• EXERCISE REQUIREMENTS: Read the entries below and pull out each line with the string "didn".

AVAILABLE DATA Start Marker

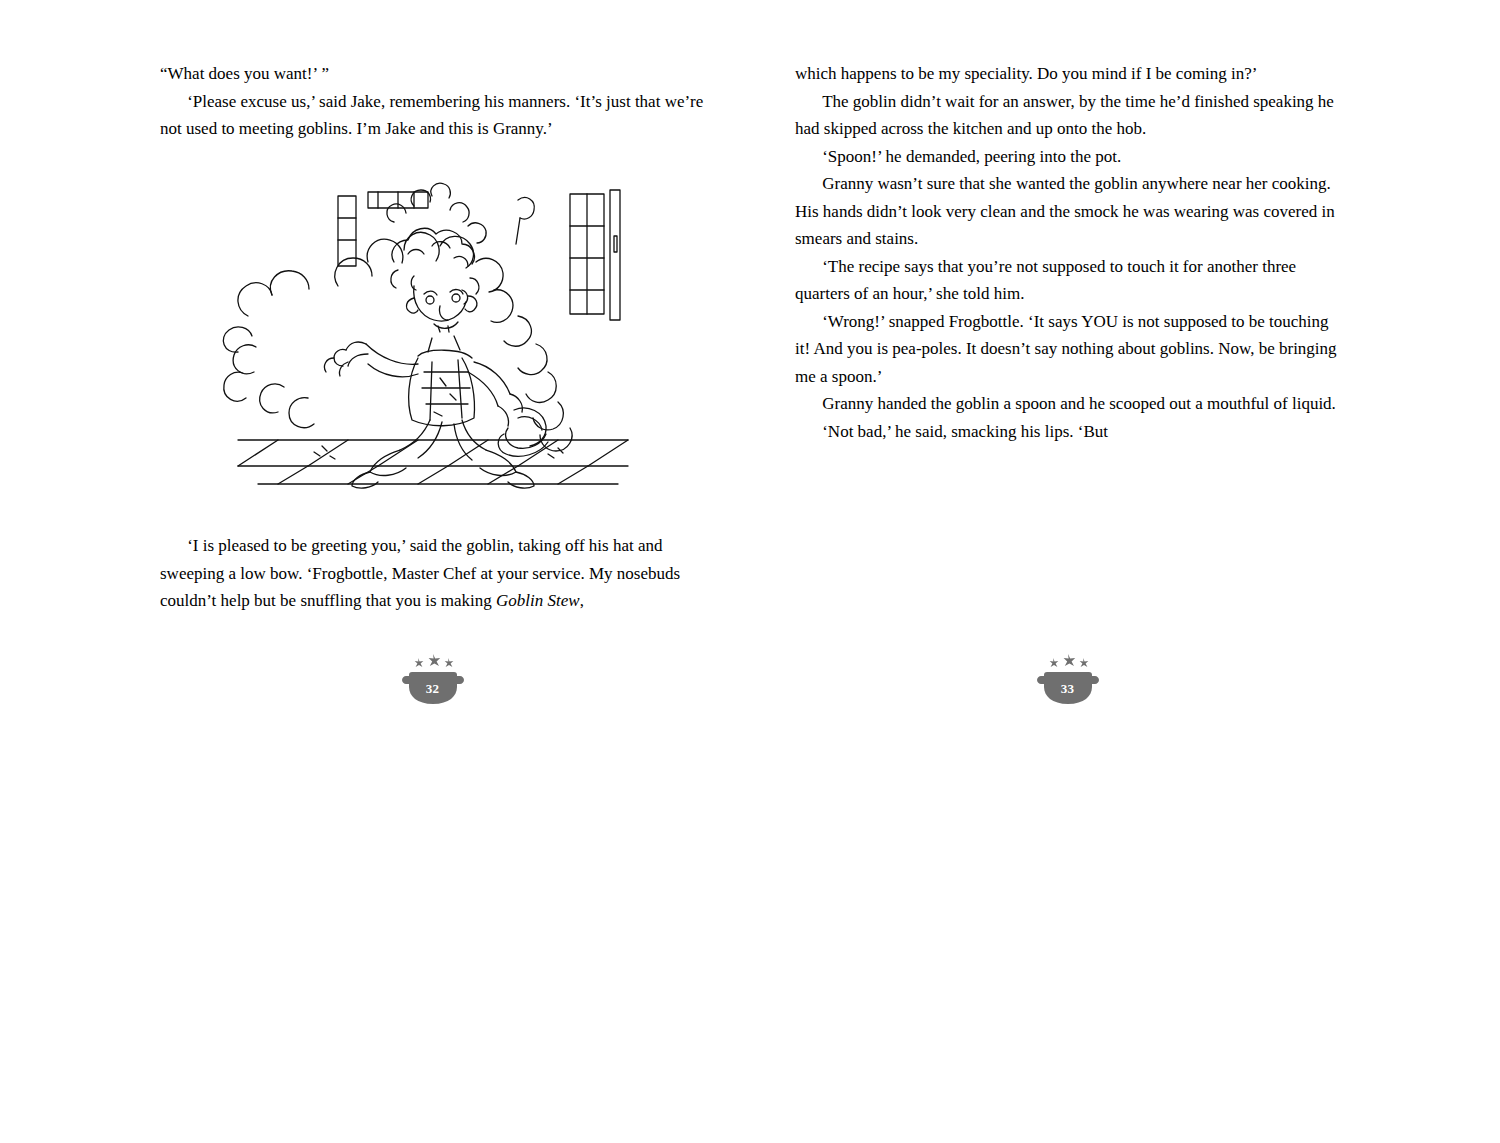“What does you want!’ ”
‘Please excuse us,’ said Jake, remembering his manners. ‘It’s just that we’re not used to meeting goblins. I’m Jake and this is Granny.’
‘I is pleased to be greeting you,’ said the goblin, taking off his hat and sweeping a low bow. ‘Frogbottle, Master Chef at your service. My nosebuds couldn’t help but be snuffling that you is making Goblin Stew,
32
which happens to be my speciality. Do you mind if I be coming in?’
The goblin didn’t wait for an answer, by the time he’d finished speaking he had skipped across the kitchen and up onto the hob.
‘Spoon!’ he demanded, peering into the pot.
Granny wasn’t sure that she wanted the goblin anywhere near her cooking. His hands didn’t look very clean and the smock he was wearing was covered in smears and stains.
‘The recipe says that you’re not supposed to touch it for another three quarters of an hour,’ she told him.
‘Wrong!’ snapped Frogbottle. ‘It says YOU is not supposed to be touching it! And you is pea-poles. It doesn’t say nothing about goblins. Now, be bringing me a spoon.’
Granny handed the goblin a spoon and he scooped out a mouthful of liquid.
‘Not bad,’ he said, smacking his lips. ‘But
33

AVAILABLE DATA End Marker

• REPLY:
The goblin didn’t wait for an answer, by the time he’d finished speaking he had skipped across the kitchen and up onto the hob.
Granny wasn’t sure that she wanted the goblin anywhere near her cooking. His hands didn’t look very clean and the smock he was wearing was covered in smears and stains.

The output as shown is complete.